*Aim of the exercise*
Please list every form of autophagy that the figure caption below names as a way of delivering antigen into the autolysosome.

Figure 2.

Means by which autophagy delivers antigen into the autolysosome. Microautophagy refers to the sequestration of cytosolic components directly by lysosomes through invaginations within their limiting membrane. Chaperone‐mediated autophagy involves direct translocation of unfolded substrate proteins (KFERQ‐like motif) across the lysosome membrane through the action of a cytosolic and lysosomal chaperone heat shock cognate protein of 70 kDa (Hsc70), and the integral membrane receptor lysosome‐associated membrane protein type 2A (LAMP‐2A). In the case of macroautophagy, the cargo is sequestered within a unique double membrane cytosolic vesicle, an autophagosome. The autophagosome itself is formed by expansion of the phagophore. The autophagosome undergoes fusion with a late endosome or lysosome to form an autolysosome, in which the sequestered material is degraded. Degradation of membrane lipids and proteins by the autolysosome generates free fatty acids, nucleotides, and amino acids that can be reused by the cell to maintain mitochondrial ATP energy production, protein synthesis, and thereby promote cell survival. The molecular machinery of macroautophagy was largely discovered in yeast and the centrally important proteins referred to as autophagy‐related (ATG) proteins although some similar proteins in mammals have disparate names (Beclin‐1 = ATG6, LC3 = ATG8 for example).

*Entries shown*
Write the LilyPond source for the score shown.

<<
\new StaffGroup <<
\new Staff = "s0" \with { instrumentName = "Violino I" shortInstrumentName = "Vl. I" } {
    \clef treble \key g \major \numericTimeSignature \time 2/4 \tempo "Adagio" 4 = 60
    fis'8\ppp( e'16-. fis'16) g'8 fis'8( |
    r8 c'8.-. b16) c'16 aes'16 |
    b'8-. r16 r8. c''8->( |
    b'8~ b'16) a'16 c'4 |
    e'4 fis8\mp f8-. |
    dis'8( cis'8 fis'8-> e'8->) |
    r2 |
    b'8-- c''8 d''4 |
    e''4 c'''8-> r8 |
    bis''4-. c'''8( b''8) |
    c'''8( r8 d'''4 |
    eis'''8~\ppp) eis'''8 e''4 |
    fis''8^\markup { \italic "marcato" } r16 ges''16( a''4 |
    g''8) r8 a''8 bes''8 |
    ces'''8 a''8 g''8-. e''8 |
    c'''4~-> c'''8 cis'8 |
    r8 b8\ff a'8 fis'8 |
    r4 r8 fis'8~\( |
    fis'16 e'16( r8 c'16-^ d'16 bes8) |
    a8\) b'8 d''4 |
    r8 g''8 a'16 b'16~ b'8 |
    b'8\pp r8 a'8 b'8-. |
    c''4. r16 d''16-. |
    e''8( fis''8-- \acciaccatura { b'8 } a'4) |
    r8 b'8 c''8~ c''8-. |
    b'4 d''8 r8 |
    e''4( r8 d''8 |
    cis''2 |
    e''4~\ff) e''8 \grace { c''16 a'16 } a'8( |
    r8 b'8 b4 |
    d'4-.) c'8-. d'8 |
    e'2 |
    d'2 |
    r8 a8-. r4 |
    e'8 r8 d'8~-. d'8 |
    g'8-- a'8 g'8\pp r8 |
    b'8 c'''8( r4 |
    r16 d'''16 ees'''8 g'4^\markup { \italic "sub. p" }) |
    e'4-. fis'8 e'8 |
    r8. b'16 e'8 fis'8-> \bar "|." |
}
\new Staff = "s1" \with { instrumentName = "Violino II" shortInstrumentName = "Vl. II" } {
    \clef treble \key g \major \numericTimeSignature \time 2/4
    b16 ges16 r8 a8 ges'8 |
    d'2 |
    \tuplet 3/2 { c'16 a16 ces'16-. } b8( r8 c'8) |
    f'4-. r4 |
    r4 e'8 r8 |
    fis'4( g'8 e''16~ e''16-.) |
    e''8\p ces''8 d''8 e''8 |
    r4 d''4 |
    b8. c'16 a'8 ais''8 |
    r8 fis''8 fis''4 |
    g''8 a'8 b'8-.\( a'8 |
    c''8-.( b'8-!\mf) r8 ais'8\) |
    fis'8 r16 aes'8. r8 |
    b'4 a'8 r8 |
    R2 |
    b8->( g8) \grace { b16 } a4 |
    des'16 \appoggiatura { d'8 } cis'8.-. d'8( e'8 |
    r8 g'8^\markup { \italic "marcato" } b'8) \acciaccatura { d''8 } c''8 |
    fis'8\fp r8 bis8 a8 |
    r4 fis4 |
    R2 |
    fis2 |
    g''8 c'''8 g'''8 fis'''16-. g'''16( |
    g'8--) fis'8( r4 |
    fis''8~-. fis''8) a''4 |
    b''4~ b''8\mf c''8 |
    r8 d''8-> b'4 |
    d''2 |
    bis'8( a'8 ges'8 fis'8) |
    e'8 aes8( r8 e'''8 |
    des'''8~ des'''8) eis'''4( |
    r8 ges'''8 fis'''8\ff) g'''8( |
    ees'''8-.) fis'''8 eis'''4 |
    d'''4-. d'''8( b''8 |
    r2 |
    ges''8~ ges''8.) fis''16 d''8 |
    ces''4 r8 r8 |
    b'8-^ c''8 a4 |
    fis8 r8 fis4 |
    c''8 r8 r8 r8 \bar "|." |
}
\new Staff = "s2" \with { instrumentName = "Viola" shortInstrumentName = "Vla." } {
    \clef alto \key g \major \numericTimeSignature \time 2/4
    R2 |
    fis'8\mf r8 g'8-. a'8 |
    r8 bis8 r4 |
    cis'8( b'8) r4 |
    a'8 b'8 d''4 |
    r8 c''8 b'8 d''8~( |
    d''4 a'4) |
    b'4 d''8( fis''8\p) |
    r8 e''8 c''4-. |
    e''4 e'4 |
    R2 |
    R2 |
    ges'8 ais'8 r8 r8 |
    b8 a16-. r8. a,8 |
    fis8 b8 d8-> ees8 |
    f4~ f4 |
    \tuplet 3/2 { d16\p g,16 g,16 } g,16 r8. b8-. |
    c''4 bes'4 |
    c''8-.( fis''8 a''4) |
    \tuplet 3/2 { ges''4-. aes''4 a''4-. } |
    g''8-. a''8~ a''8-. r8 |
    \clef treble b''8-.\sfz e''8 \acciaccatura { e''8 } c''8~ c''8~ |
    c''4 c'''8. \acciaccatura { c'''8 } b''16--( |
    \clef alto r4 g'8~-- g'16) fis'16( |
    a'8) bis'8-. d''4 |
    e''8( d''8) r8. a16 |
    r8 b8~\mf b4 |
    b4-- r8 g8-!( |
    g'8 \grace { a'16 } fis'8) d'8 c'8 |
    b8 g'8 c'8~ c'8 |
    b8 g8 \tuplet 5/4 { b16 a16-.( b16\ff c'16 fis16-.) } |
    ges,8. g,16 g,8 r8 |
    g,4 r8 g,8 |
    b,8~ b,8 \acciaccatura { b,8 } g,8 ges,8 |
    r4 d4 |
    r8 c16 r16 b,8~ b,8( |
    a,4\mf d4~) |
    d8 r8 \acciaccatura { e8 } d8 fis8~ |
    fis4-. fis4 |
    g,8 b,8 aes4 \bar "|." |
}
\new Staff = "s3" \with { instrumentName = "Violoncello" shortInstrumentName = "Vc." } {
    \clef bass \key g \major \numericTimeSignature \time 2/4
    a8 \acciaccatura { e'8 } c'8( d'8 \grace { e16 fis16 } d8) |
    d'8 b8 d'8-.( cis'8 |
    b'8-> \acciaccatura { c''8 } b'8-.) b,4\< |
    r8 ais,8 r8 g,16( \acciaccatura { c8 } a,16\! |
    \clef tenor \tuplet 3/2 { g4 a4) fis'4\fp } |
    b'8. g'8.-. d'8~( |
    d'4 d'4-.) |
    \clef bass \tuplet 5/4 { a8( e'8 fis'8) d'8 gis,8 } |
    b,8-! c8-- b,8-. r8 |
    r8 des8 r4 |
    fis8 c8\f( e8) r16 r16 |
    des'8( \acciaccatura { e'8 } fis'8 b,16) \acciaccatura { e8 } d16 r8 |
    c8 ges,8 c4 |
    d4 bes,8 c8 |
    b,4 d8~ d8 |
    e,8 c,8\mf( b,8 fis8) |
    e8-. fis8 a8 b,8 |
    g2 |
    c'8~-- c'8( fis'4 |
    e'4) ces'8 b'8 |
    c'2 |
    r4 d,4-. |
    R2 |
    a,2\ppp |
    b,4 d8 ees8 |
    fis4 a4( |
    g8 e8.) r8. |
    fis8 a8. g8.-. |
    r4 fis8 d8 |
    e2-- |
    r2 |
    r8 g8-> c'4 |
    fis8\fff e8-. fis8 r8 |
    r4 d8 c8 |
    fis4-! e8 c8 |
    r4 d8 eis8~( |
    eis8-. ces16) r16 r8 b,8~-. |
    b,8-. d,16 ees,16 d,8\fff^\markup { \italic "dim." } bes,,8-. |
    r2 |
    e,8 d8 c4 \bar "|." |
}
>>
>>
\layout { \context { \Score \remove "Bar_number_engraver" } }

*Result of the exercise*
Microautophagy, chaperone-mediated autophagy, macroautophagy